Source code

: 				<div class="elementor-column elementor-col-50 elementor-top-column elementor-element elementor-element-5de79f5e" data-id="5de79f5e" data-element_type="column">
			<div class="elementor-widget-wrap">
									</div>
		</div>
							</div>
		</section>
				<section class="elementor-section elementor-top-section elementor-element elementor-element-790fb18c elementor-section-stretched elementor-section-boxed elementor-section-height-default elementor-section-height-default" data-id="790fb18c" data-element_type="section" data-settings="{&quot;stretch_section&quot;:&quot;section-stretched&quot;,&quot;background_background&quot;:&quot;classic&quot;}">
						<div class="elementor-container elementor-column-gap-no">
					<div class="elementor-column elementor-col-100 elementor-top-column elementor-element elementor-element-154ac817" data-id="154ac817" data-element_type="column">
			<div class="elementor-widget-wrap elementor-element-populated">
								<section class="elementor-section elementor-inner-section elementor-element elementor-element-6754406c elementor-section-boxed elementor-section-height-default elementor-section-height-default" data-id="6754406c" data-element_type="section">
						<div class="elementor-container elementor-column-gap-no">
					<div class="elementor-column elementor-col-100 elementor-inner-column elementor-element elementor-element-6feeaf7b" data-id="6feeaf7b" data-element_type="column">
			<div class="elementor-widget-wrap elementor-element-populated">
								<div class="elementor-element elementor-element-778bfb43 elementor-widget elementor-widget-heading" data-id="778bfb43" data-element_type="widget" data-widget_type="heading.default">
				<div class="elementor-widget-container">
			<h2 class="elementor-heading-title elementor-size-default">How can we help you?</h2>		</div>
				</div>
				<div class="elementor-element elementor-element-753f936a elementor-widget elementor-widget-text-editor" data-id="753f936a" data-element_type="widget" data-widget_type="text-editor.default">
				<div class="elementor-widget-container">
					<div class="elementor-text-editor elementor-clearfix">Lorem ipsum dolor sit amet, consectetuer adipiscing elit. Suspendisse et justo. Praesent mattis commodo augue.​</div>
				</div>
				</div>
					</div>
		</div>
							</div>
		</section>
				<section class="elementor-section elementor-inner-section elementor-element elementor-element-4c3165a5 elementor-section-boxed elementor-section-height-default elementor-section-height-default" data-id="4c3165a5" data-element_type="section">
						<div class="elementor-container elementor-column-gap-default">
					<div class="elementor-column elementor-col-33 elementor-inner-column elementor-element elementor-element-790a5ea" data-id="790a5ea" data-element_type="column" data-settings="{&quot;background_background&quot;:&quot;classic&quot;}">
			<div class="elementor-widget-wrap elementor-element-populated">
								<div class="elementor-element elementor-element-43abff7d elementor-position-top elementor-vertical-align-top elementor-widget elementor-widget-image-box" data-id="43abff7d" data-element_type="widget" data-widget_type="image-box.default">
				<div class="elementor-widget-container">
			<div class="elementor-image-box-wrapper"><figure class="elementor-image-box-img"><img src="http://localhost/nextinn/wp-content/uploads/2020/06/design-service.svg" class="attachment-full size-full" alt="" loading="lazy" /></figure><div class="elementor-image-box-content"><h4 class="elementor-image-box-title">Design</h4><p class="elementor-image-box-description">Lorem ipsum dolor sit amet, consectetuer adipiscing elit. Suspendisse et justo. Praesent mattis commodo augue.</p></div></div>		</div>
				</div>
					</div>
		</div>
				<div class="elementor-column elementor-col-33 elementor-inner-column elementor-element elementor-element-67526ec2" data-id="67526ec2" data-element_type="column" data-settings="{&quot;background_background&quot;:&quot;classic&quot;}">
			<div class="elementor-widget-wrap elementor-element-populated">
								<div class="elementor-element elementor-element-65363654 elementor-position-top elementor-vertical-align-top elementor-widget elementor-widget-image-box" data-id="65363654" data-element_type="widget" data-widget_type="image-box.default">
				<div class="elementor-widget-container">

- [Action item]:
Reproduce the listing above in its entirety, unchanged.

- [Exercise response]:
Source code

: 				<div class="elementor-column elementor-col-50 elementor-top-column elementor-element elementor-element-5de79f5e" data-id="5de79f5e" data-element_type="column">
			<div class="elementor-widget-wrap">
									</div>
		</div>
							</div>
		</section>
				<section class="elementor-section elementor-top-section elementor-element elementor-element-790fb18c elementor-section-stretched elementor-section-boxed elementor-section-height-default elementor-section-height-default" data-id="790fb18c" data-element_type="section" data-settings="{&quot;stretch_section&quot;:&quot;section-stretched&quot;,&quot;background_background&quot;:&quot;classic&quot;}">
						<div class="elementor-container elementor-column-gap-no">
					<div class="elementor-column elementor-col-100 elementor-top-column elementor-element elementor-element-154ac817" data-id="154ac817" data-element_type="column">
			<div class="elementor-widget-wrap elementor-element-populated">
								<section class="elementor-section elementor-inner-section elementor-element elementor-element-6754406c elementor-section-boxed elementor-section-height-default elementor-section-height-default" data-id="6754406c" data-element_type="section">
						<div class="elementor-container elementor-column-gap-no">
					<div class="elementor-column elementor-col-100 elementor-inner-column elementor-element elementor-element-6feeaf7b" data-id="6feeaf7b" data-element_type="column">
			<div class="elementor-widget-wrap elementor-element-populated">
								<div class="elementor-element elementor-element-778bfb43 elementor-widget elementor-widget-heading" data-id="778bfb43" data-element_type="widget" data-widget_type="heading.default">
				<div class="elementor-widget-container">
			<h2 class="elementor-heading-title elementor-size-default">How can we help you?</h2>		</div>
				</div>
				<div class="elementor-element elementor-element-753f936a elementor-widget elementor-widget-text-editor" data-id="753f936a" data-element_type="widget" data-widget_type="text-editor.default">
				<div class="elementor-widget-container">
					<div class="elementor-text-editor elementor-clearfix">Lorem ipsum dolor sit amet, consectetuer adipiscing elit. Suspendisse et justo. Praesent mattis commodo augue.​</div>
				</div>
				</div>
					</div>
		</div>
							</div>
		</section>
				<section class="elementor-section elementor-inner-section elementor-element elementor-element-4c3165a5 elementor-section-boxed elementor-section-height-default elementor-section-height-default" data-id="4c3165a5" data-element_type="section">
						<div class="elementor-container elementor-column-gap-default">
					<div class="elementor-column elementor-col-33 elementor-inner-column elementor-element elementor-element-790a5ea" data-id="790a5ea" data-element_type="column" data-settings="{&quot;background_background&quot;:&quot;classic&quot;}">
			<div class="elementor-widget-wrap elementor-element-populated">
								<div class="elementor-element elementor-element-43abff7d elementor-position-top elementor-vertical-align-top elementor-widget elementor-widget-image-box" data-id="43abff7d" data-element_type="widget" data-widget_type="image-box.default">
				<div class="elementor-widget-container">
			<div class="elementor-image-box-wrapper"><figure class="elementor-image-box-img"><img src="http://localhost/nextinn/wp-content/uploads/2020/06/design-service.svg" class="attachment-full size-full" alt="" loading="lazy" /></figure><div class="elementor-image-box-content"><h4 class="elementor-image-box-title">Design</h4><p class="elementor-image-box-description">Lorem ipsum dolor sit amet, consectetuer adipiscing elit. Suspendisse et justo. Praesent mattis commodo augue.</p></div></div>		</div>
				</div>
					</div>
		</div>
				<div class="elementor-column elementor-col-33 elementor-inner-column elementor-element elementor-element-67526ec2" data-id="67526ec2" data-element_type="column" data-settings="{&quot;background_background&quot;:&quot;classic&quot;}">
			<div class="elementor-widget-wrap elementor-element-populated">
								<div class="elementor-element elementor-element-65363654 elementor-position-top elementor-vertical-align-top elementor-widget elementor-widget-image-box" data-id="65363654" data-element_type="widget" data-widget_type="image-box.default">
				<div class="elementor-widget-container">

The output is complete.